### Work required
Copy the full listing below, replacing each "chart" with "graph" and leaving everything else unchanged.

◆ ◆ ◆ ◆ ◆

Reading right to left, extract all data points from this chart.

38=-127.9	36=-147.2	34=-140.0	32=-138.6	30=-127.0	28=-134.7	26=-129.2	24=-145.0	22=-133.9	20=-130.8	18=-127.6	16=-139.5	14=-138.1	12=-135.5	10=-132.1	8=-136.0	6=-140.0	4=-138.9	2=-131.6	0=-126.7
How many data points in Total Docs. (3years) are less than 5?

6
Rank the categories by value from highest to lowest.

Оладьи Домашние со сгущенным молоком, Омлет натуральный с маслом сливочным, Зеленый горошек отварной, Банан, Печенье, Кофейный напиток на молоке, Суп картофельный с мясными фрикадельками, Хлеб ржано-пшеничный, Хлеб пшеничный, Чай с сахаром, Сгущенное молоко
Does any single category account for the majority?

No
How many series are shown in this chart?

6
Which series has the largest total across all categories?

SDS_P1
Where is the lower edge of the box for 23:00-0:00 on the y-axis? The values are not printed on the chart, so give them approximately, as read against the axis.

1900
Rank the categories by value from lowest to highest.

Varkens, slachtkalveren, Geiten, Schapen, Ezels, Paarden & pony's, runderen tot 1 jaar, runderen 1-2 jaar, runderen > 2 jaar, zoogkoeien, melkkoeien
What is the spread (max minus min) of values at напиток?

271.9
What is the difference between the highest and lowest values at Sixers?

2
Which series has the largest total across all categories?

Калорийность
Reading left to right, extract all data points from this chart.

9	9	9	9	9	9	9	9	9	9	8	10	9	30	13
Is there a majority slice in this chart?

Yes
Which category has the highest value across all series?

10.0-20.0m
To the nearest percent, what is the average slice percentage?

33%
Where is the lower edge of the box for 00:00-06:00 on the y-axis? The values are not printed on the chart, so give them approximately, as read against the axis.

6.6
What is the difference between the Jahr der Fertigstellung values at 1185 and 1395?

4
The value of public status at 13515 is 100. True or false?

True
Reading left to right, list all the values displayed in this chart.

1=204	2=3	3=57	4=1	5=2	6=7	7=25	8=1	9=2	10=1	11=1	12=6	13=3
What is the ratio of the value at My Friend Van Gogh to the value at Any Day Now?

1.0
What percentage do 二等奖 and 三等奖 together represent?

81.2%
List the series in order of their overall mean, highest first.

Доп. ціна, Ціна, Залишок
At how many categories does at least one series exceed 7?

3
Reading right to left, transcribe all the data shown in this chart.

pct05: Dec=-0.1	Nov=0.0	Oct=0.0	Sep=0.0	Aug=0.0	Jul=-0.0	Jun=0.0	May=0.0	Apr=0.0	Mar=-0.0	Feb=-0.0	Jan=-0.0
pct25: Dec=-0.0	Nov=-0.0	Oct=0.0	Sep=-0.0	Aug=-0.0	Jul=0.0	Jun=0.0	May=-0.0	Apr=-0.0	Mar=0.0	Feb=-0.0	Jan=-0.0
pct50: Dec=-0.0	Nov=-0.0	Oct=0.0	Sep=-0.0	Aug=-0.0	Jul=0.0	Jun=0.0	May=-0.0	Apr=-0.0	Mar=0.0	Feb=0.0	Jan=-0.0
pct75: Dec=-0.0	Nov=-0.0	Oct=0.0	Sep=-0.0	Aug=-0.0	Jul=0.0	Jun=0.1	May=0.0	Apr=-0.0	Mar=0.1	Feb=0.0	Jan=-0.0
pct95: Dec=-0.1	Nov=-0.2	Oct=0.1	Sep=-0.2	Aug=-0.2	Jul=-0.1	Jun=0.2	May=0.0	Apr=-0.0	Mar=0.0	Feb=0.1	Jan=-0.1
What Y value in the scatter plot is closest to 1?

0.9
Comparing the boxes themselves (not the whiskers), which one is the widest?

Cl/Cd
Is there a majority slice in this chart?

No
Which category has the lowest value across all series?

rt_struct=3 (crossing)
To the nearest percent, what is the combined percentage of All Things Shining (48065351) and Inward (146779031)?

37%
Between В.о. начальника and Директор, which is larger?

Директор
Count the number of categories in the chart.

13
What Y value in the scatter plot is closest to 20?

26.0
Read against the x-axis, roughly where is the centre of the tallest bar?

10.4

◆ ◆ ◆ ◆ ◆

### Completed task
Reading right to left, extract all data points from this graph.

38=-127.9	36=-147.2	34=-140.0	32=-138.6	30=-127.0	28=-134.7	26=-129.2	24=-145.0	22=-133.9	20=-130.8	18=-127.6	16=-139.5	14=-138.1	12=-135.5	10=-132.1	8=-136.0	6=-140.0	4=-138.9	2=-131.6	0=-126.7
How many data points in Total Docs. (3years) are less than 5?

6
Rank the categories by value from highest to lowest.

Оладьи Домашние со сгущенным молоком, Омлет натуральный с маслом сливочным, Зеленый горошек отварной, Банан, Печенье, Кофейный напиток на молоке, Суп картофельный с мясными фрикадельками, Хлеб ржано-пшеничный, Хлеб пшеничный, Чай с сахаром, Сгущенное молоко
Does any single category account for the majority?

No
How many series are shown in this graph?

6
Which series has the largest total across all categories?

SDS_P1
Where is the lower edge of the box for 23:00-0:00 on the y-axis? The values are not printed on the graph, so give them approximately, as read against the axis.

1900
Rank the categories by value from lowest to highest.

Varkens, slachtkalveren, Geiten, Schapen, Ezels, Paarden & pony's, runderen tot 1 jaar, runderen 1-2 jaar, runderen > 2 jaar, zoogkoeien, melkkoeien
What is the spread (max minus min) of values at напиток?

271.9
What is the difference between the highest and lowest values at Sixers?

2
Which series has the largest total across all categories?

Калорийность
Reading left to right, extract all data points from this graph.

9	9	9	9	9	9	9	9	9	9	8	10	9	30	13
Is there a majority slice in this graph?

Yes
Which category has the highest value across all series?

10.0-20.0m
To the nearest percent, what is the average slice percentage?

33%
Where is the lower edge of the box for 00:00-06:00 on the y-axis? The values are not printed on the graph, so give them approximately, as read against the axis.

6.6
What is the difference between the Jahr der Fertigstellung values at 1185 and 1395?

4
The value of public status at 13515 is 100. True or false?

True
Reading left to right, list all the values displayed in this graph.

1=204	2=3	3=57	4=1	5=2	6=7	7=25	8=1	9=2	10=1	11=1	12=6	13=3
What is the ratio of the value at My Friend Van Gogh to the value at Any Day Now?

1.0
What percentage do 二等奖 and 三等奖 together represent?

81.2%
List the series in order of their overall mean, highest first.

Доп. ціна, Ціна, Залишок
At how many categories does at least one series exceed 7?

3
Reading right to left, transcribe all the data shown in this graph.

pct05: Dec=-0.1	Nov=0.0	Oct=0.0	Sep=0.0	Aug=0.0	Jul=-0.0	Jun=0.0	May=0.0	Apr=0.0	Mar=-0.0	Feb=-0.0	Jan=-0.0
pct25: Dec=-0.0	Nov=-0.0	Oct=0.0	Sep=-0.0	Aug=-0.0	Jul=0.0	Jun=0.0	May=-0.0	Apr=-0.0	Mar=0.0	Feb=-0.0	Jan=-0.0
pct50: Dec=-0.0	Nov=-0.0	Oct=0.0	Sep=-0.0	Aug=-0.0	Jul=0.0	Jun=0.0	May=-0.0	Apr=-0.0	Mar=0.0	Feb=0.0	Jan=-0.0
pct75: Dec=-0.0	Nov=-0.0	Oct=0.0	Sep=-0.0	Aug=-0.0	Jul=0.0	Jun=0.1	May=0.0	Apr=-0.0	Mar=0.1	Feb=0.0	Jan=-0.0
pct95: Dec=-0.1	Nov=-0.2	Oct=0.1	Sep=-0.2	Aug=-0.2	Jul=-0.1	Jun=0.2	May=0.0	Apr=-0.0	Mar=0.0	Feb=0.1	Jan=-0.1
What Y value in the scatter plot is closest to 1?

0.9
Comparing the boxes themselves (not the whiskers), which one is the widest?

Cl/Cd
Is there a majority slice in this graph?

No
Which category has the lowest value across all series?

rt_struct=3 (crossing)
To the nearest percent, what is the combined percentage of All Things Shining (48065351) and Inward (146779031)?

37%
Between В.о. начальника and Директор, which is larger?

Директор
Count the number of categories in the graph.

13
What Y value in the scatter plot is closest to 20?

26.0
Read against the x-axis, roughly where is the centre of the tallest bar?

10.4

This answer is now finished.